Being a woman in science, sort of, it's not unusual to encounter discussion on the problem of Women in X, where X is some area where women have traditionally been marginalized. If you're reading this blog, you're probably at least passing familiar with this problem. How do we get more Women in Cycling. What are the challenges faced by Women in Cycling, and how do we surmount those challenges. Well, there's a Women in Science problem, too. But for a very similar problem, the solutions are vastly different. I think it's because scientists feel obliged to pretend that they're more objective than everyone else, even when they're not.
Still, something the scientists are doing must be working, if this woman is looking around and wondering whether the Women in Science problem even exists anymore. Now, I should mention that it has been pointed out to me, on numerous occasions, that I'm both American and white. The problem for women in other countries, and for women in this country of a minority race/ethnicity, is still very real and cannot be ignored.

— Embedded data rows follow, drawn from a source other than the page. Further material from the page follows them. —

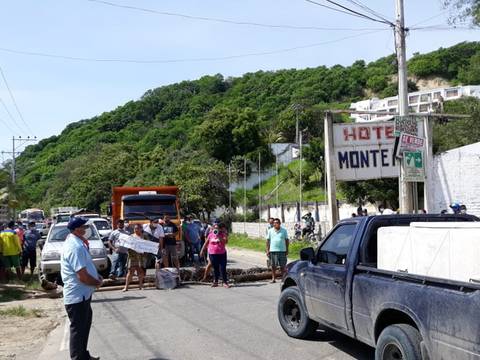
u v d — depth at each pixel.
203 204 46.94
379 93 100.00
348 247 7.00
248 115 69.19
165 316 10.61
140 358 7.61
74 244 6.68
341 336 8.53
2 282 16.84
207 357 7.52
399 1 14.46
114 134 98.44
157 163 68.88
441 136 26.44
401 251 5.95
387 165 17.67
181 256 20.23
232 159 63.84
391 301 5.68
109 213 22.70
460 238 5.11
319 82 101.50
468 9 13.45
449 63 103.62
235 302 11.91
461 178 18.52
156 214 20.19
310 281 7.83
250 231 39.03
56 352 8.19
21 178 101.12
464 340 4.58
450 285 4.88
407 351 5.31
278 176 61.62
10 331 9.87
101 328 9.77
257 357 7.45
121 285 14.95
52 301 13.49
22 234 19.61
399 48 14.52
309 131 61.59
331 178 17.52
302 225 31.92
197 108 100.88
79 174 77.31
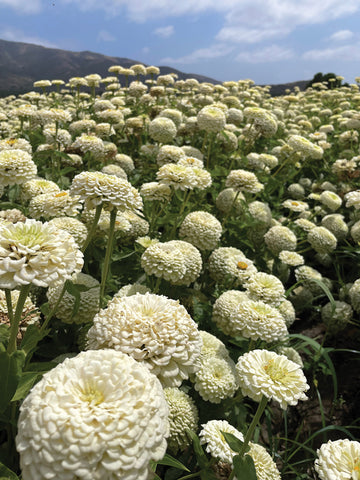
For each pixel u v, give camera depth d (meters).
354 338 0.83
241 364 0.35
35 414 0.21
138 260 0.70
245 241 0.94
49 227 0.29
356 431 0.63
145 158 1.21
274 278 0.62
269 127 1.29
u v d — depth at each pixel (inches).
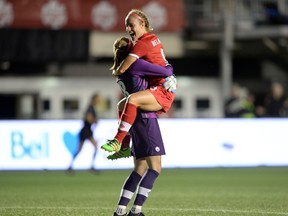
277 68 3125.0
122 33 2795.3
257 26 2795.3
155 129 810.8
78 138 2028.8
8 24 2600.9
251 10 2834.6
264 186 1519.4
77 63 2923.2
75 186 1535.4
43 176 1871.3
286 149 2180.1
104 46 2785.4
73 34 2669.8
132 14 825.5
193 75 3021.7
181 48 2874.0
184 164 2105.1
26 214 967.6
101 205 1106.7
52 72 2908.5
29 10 2608.3
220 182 1635.1
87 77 2930.6
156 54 815.1
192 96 3026.6
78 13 2618.1
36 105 2910.9
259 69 3120.1
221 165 2130.9
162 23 2645.2
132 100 798.5
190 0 2827.3
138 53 806.5
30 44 2657.5
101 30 2628.0
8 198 1246.9
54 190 1430.9
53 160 2039.9
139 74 810.2
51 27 2613.2
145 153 808.9
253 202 1155.9
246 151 2155.5
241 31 2760.8
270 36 2716.5
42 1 2610.7
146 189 805.2
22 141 2032.5
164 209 1039.0
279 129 2176.4
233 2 2837.1
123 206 817.5
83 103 2933.1
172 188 1465.3
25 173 1993.1
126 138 836.0
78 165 2049.7
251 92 3100.4
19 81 2888.8
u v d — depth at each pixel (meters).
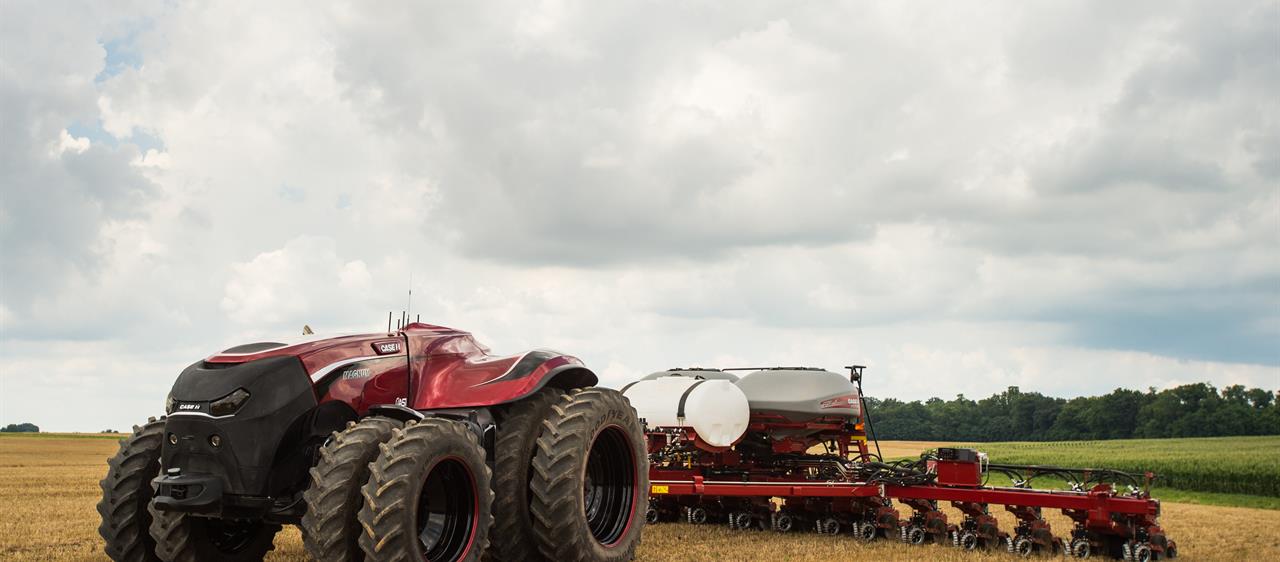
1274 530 14.16
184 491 6.44
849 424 13.19
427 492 6.91
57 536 11.47
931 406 83.06
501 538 7.52
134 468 7.26
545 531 7.40
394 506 5.96
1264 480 35.16
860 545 10.79
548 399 8.13
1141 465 39.88
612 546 8.08
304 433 6.89
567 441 7.52
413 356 7.73
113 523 7.21
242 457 6.46
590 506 8.52
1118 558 10.41
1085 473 11.02
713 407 11.91
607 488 8.62
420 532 6.79
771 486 11.30
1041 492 10.50
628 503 8.51
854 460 12.91
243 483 6.47
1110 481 10.98
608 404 8.13
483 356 8.55
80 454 52.44
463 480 6.85
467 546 6.70
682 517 13.23
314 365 6.89
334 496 6.07
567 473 7.41
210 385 6.62
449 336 8.20
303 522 6.09
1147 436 79.31
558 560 7.44
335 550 6.02
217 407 6.52
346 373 7.10
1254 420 78.38
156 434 7.43
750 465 12.77
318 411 7.00
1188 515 17.61
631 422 8.53
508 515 7.52
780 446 12.80
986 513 10.92
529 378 7.73
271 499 6.57
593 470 8.66
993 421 82.38
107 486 7.28
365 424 6.44
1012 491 10.64
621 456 8.60
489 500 6.91
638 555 9.49
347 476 6.13
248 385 6.57
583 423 7.69
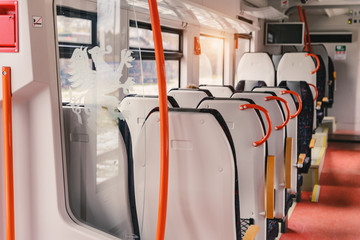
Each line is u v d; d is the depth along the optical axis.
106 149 1.69
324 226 4.33
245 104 2.60
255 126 2.65
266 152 3.13
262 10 6.89
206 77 6.35
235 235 1.88
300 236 4.07
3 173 1.64
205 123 1.81
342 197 5.29
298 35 8.91
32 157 1.62
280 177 3.49
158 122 1.85
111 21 1.62
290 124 4.01
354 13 10.13
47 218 1.65
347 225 4.36
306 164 4.88
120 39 1.62
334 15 10.27
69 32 1.61
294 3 9.10
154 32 1.51
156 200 1.93
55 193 1.63
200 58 6.03
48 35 1.55
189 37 5.35
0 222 1.68
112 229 1.74
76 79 1.64
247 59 7.04
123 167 1.70
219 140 1.80
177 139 1.85
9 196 1.55
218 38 6.63
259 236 2.87
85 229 1.65
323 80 7.68
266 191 3.14
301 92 5.03
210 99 2.72
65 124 1.69
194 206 1.89
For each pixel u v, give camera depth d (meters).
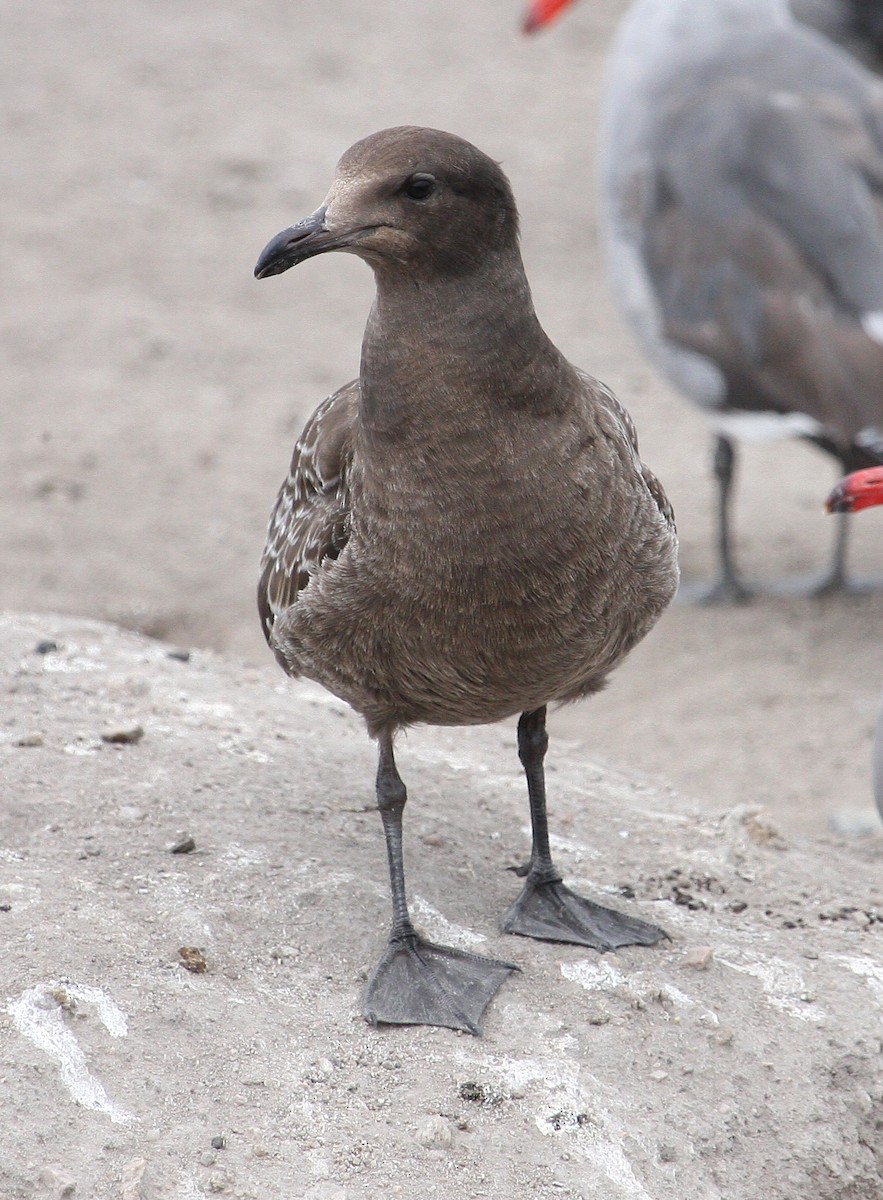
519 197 26.50
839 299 16.05
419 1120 8.02
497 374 8.10
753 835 11.12
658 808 11.52
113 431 19.81
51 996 8.30
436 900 9.62
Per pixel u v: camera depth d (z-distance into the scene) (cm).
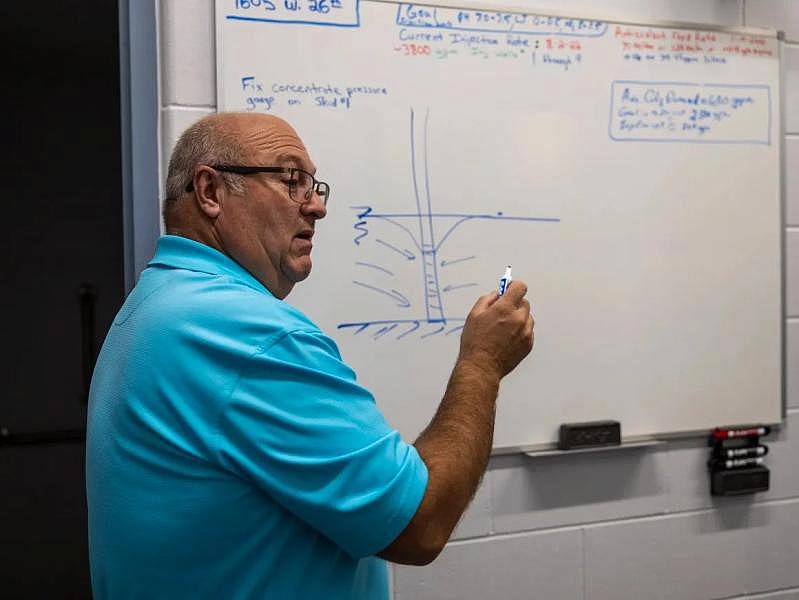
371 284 154
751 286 182
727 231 180
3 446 310
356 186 153
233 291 88
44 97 328
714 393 179
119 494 86
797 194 187
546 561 168
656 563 177
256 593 85
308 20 149
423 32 156
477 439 93
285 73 148
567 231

Hell, I understand the problem for any Woman in Science who wants to start or has recently started a family is pretty impossible to ignore as well. But I can't speak from that kind of personal experience because I don't have it. All I can say is that as an unmarried white American woman in science (sort of), specifically biomed (I know math, physics, engineering, chemistry, or basically anything that's not alive is a different matter altogether), I feel no discrimination on the basis of my sex/gender alone. In that respect, at least, something is being done right.
Scientists bend over backwards to prove that, all sociodemographic factors being exactly equal, men's and women's capabilities are exactly equal. Meanwhile, cyclists go out of their way to demonstrate that men and women are fundamentally different, with the sociodemographic differences being the most important ones of all. I shouldn't ask which approach is meeting with more success because it's probably an apples-to-oranges comparison. It's just... bewildering sometimes, to be immersed in both environments on the same day. Every day. I go to work under one set of expectations, then I'm at work under a completely different set of expectations, then on my way home I'm back under the previous expectations. And nobody else seems to think this is weird.